Here is the question:

Kellie discovers a burn in her new scarf. She decides the best solution is to cut off one corner of the scarf?


The scarf is a rectangle and the burn is located 2cm from one edge and 5 cm from a perpendicular edge, what is the smallest area of the triangle she has to cut off to remove the burn?

using optimization!

I have posted a link there to this thread so the OP can view my work.

 

[MarkFL]

Hello kylie,

Let's orient our coordinate axes such that one corner of the scarf is at the origin and the burn is at the point $(2,5)$. The cut Kellie makes will lie along the line having $x$-intercept $(b,0)$ and $y$-intercept $(0,h)$, and must pass through the point at which the burn is located.

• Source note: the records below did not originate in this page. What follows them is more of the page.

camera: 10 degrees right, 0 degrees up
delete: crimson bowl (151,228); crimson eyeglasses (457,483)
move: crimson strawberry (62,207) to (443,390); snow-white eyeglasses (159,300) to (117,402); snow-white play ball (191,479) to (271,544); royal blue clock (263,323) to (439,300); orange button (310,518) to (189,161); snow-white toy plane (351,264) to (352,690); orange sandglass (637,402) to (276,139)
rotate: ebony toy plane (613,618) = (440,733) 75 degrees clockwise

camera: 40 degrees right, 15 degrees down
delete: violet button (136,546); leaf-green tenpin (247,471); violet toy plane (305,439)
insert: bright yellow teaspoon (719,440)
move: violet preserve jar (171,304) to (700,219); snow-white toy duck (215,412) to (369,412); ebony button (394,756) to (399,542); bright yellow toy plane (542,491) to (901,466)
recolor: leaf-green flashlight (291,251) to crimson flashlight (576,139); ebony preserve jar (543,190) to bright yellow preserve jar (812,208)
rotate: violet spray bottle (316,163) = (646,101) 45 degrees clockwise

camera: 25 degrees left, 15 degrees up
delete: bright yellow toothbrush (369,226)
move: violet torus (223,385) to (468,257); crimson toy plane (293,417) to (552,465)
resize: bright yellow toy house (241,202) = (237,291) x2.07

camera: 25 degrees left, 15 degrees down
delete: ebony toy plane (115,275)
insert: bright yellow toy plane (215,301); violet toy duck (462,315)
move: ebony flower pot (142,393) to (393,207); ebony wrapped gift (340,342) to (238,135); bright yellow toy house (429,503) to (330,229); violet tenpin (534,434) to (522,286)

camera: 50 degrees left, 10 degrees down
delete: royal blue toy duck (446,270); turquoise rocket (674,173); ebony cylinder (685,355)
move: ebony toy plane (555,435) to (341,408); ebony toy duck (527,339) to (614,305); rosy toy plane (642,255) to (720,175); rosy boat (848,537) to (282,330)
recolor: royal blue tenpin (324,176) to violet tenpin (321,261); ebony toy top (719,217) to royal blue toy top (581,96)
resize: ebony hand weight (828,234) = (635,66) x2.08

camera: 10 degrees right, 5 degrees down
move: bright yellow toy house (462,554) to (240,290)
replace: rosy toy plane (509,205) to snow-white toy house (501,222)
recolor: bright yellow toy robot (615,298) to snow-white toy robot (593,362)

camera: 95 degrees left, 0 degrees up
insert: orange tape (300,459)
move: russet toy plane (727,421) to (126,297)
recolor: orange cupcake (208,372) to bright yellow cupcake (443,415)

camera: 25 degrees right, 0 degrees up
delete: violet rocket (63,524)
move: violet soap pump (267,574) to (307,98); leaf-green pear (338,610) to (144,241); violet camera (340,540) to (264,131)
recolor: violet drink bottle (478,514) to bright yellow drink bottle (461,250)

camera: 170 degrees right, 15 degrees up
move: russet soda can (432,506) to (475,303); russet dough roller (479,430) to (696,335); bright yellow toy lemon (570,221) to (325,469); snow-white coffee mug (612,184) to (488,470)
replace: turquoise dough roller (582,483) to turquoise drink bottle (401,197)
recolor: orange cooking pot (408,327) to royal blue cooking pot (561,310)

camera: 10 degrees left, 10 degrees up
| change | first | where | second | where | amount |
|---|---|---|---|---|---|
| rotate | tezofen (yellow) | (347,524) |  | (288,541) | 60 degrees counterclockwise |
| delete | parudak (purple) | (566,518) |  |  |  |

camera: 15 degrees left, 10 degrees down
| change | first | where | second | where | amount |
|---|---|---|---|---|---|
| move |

Using the two-intercept form for a line and the point at which the burn is located, we obtain the constraint:

$$\frac{2}{b}+\frac{5}{h}=1$$

Solving for $h$, we find:

$$h=\frac{5b}{b-2}$$

The area $A$ of the triangular portion of the scarf that is removed is:

$$A=\frac{1}{2}bh$$

Substituting for $h$, we obtain the area as a function of $b$ alone:

$$A(b)=\frac{b}{2}\left(\frac{5b}{b-2} \right)=\frac{5b^2}{2(b-2)}$$

Differentiating with respect to $b$ and equating the result to zero, we obtain:

$$A'(b)=\frac{2(b-2)(10b)-5b^2(2)}{(2(b-2))^2}=\frac{5b(b-4)}{2(b-2)^2}=0$$

Observing that we require $$2<b$$ we obtain the critical value:

$$b=4$$

Observing also that to the left of this critical value $A'(b)<0$ and to the right $A'(b)>0$, the first derivative tells us the critical value is at a minimum.

Hence:

$$A_{\min}=A(4)=20$$

Thus, the smallest triangular piece of scarf that Kellie can remove has an area of $20\text{ cm}^2$.